Through some mysterious language, the pink, the abundances of your smile can talk to the depths of my silence. It makes me wonder though, question even – why are we here? Are we here to fill each other’s voids or do our own voids make us whole? Are we to come together in our respective wholenesses to do something and leave something behind for this world?
I don’t have answers, mostly only questions – sometimes not even questions. Sometimes, I’m left all to myself, wanting to cover my nakedness with the garb of questions if not explanations.

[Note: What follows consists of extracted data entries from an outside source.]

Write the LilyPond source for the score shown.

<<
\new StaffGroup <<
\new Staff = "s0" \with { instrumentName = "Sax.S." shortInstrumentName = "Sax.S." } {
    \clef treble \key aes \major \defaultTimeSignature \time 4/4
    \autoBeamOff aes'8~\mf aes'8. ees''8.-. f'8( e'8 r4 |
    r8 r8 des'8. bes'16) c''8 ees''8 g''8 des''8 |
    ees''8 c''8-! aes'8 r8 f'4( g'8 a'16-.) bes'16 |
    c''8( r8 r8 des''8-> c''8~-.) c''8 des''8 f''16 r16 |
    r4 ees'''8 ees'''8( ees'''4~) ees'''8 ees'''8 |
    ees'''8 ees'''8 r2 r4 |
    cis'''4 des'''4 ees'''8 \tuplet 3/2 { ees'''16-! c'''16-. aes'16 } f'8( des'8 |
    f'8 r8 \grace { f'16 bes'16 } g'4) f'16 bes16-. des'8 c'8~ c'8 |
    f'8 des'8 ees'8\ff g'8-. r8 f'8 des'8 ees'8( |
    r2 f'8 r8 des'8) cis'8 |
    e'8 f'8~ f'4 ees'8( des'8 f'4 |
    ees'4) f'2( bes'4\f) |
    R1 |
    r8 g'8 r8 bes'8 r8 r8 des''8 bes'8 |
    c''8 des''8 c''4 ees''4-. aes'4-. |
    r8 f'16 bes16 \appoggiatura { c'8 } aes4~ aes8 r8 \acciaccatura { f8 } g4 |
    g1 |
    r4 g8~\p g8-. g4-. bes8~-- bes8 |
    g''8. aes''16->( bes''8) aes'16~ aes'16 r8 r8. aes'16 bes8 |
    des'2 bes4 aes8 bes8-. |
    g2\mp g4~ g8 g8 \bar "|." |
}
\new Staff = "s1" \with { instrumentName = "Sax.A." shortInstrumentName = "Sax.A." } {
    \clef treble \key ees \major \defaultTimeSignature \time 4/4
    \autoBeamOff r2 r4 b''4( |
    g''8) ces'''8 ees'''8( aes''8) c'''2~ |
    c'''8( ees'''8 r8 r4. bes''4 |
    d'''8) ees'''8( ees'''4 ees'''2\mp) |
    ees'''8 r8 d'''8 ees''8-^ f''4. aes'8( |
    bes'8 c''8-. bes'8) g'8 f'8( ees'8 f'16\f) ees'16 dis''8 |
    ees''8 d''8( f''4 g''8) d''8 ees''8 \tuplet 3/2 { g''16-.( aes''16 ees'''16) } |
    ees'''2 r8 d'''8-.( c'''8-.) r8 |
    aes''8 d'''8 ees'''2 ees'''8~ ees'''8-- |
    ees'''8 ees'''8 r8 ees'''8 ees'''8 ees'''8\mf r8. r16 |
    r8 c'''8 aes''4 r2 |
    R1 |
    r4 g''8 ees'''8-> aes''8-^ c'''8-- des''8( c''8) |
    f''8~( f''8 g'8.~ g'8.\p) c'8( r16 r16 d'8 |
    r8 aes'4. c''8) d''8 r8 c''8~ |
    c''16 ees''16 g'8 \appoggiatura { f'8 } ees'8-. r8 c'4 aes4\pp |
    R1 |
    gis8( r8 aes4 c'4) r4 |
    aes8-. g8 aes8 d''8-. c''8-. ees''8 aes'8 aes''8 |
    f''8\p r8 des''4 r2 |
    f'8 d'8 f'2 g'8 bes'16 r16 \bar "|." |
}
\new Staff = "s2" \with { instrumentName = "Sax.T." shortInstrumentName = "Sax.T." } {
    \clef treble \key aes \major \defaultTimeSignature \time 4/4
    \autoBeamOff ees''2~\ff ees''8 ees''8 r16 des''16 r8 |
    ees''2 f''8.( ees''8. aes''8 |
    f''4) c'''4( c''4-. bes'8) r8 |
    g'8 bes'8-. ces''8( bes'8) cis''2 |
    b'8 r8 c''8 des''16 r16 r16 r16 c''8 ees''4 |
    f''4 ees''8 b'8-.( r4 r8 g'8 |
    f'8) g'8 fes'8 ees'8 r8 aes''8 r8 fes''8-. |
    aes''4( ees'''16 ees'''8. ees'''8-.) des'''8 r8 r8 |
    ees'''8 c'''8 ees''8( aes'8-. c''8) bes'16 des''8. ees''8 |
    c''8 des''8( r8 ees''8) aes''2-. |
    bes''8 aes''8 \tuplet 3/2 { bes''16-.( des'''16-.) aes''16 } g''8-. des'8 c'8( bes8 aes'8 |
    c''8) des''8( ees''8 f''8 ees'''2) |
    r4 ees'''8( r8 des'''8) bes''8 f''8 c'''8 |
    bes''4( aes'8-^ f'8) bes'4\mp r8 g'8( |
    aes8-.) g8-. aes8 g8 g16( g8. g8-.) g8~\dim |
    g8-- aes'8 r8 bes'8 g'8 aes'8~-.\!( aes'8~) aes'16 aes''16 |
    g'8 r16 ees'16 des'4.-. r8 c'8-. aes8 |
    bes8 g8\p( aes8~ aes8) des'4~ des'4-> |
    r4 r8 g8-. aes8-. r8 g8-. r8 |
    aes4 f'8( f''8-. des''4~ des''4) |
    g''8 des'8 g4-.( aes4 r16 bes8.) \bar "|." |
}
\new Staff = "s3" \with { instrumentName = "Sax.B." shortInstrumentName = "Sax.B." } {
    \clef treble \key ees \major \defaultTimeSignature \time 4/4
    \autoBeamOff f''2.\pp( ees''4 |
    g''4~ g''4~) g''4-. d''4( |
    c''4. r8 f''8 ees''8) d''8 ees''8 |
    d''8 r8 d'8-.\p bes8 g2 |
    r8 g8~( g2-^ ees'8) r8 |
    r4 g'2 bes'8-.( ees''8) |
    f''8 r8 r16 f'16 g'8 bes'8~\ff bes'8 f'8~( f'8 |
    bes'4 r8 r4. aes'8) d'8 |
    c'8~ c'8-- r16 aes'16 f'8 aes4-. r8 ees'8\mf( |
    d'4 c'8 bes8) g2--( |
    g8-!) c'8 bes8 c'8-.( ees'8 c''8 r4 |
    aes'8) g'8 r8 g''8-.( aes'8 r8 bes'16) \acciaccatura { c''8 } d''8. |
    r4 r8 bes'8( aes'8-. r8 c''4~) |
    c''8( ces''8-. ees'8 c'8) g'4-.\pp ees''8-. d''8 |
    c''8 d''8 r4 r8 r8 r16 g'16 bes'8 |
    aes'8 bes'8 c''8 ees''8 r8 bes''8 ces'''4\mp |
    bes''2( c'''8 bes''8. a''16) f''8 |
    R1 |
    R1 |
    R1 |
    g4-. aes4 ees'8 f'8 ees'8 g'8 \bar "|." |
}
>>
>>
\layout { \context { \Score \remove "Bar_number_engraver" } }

There is a pain that lives within me. Is it unwelcome? I can’t say that it is. It came to me when I had nothing else and nobody else to myself. It kept me full and alive, when I needed it. Letting it go or even wanting to let it go feels selfish, if not unsafe. What will I do without it? Isn’t it part of my identity, my name, my legacy now? Is it fair to want it gone, now that I have access to a semblance of joy, when it kept me warm in my coldest of nights.

A naysayer may say that it was the pain that brought about the cold nights, but that would be giving into false beliefs right! Right?
I like basking in the bright morning light, but I fear it makes me unfaithful to the dead darkness of the night which has so often cradled me to sleep. I find soothing the gentle tinkles in the folds of first few sunlight rays descending to humankind, but does it make me steal from what I owe to the whistling of midnight winds which have served my lullaby all too often.
Are there two worlds and can we belong to only one? Or are they not different after all? Is it that darkness is the void in the light, yet light is the void in the darkness? Is it that light and darkness breathe together, but are beings are too thick to fathom so?
Are the ties between light and darkness written in the same language that lets your smiling abundances speak to my silent depths?
Who knows my love? Who can ever tell?
Do we live in this world or does the world draw its breath from us? Am I separate from you and you from me? Are you and I, apart or together notwithstanding, separate from this world?
Do we exist here now, and some day cease to exist, or do we simply flow from the tangible and finite to the intangible and infinite?
Where does it all begin and where, if at all, does it all end?
Maybe its pointless to know or to want to know. Isn’t it enough that you have me and I, have you?
Yet again, who knows my love? Who can ever tell?